Does the minimum wage lift individuals from poverty? It seems that our compassionate president thinks it does. History, however, does not paint such a picture.

I worked in a factory making costume jewelry in 1976. When the minimum wage went up, I was tickled pink, until my hours were cut. Soon the company closed its doors.

A 1976 survey by the American Economic Association found that 90 percent of its members agreed that increasing the minimum wage raises unemployment among young and unskilled workers.

In 1989, the nonpartisan Congressional Budget Office reported to the House Labor Committee that a proposed increase in the minimum wage, then $3.35, to $5.05 would result in the loss of 250,000 to 500,000 jobs.

In 1990, another survey found that 80 percent of economists agreed with the statement that increases in the minimum wage cause unemployment among the young and low-skilled.

In all three cases, knowing that its actions would kill jobs for the poor and unskilled, Congress raised the minimum wage anyway.

Political rhetoric aside, today’s result would be no different. An increase from $7.50 to $9 per hour will harm the least-skilled workers and hit minorities especially hard.

Mandated benefits such as employer payments for Social Security, Medicare, unemployment insurance and workers’ compensation programs add about 30 percent to the cost of the wage, exacerbating the harm.

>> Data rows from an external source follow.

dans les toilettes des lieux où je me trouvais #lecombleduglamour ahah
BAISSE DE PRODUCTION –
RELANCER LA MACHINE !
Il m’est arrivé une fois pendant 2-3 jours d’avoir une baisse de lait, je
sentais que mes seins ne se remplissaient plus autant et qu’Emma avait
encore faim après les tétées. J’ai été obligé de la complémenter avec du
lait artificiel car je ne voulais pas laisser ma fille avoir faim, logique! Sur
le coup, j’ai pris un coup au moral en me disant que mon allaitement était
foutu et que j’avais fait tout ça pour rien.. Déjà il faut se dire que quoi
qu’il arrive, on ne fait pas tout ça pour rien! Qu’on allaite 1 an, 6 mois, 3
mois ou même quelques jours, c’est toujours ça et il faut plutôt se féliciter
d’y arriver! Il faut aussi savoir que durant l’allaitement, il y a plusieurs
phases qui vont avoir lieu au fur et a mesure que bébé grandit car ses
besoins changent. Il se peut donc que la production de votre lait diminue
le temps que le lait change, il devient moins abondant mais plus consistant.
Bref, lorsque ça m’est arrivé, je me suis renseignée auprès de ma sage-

Raising the minimum wage is a feel-good gimmick for politicians who reject the reality of basic economics.

When the cost of human capital elevates to a level where it outweighs its value, an employer must either cut hours, raise prices or close up shop.

The end result hurts the very people the minimum wage is proposed to help.

Beth A. O’Connor of Berwick is chairman of Maine Taxpayers United.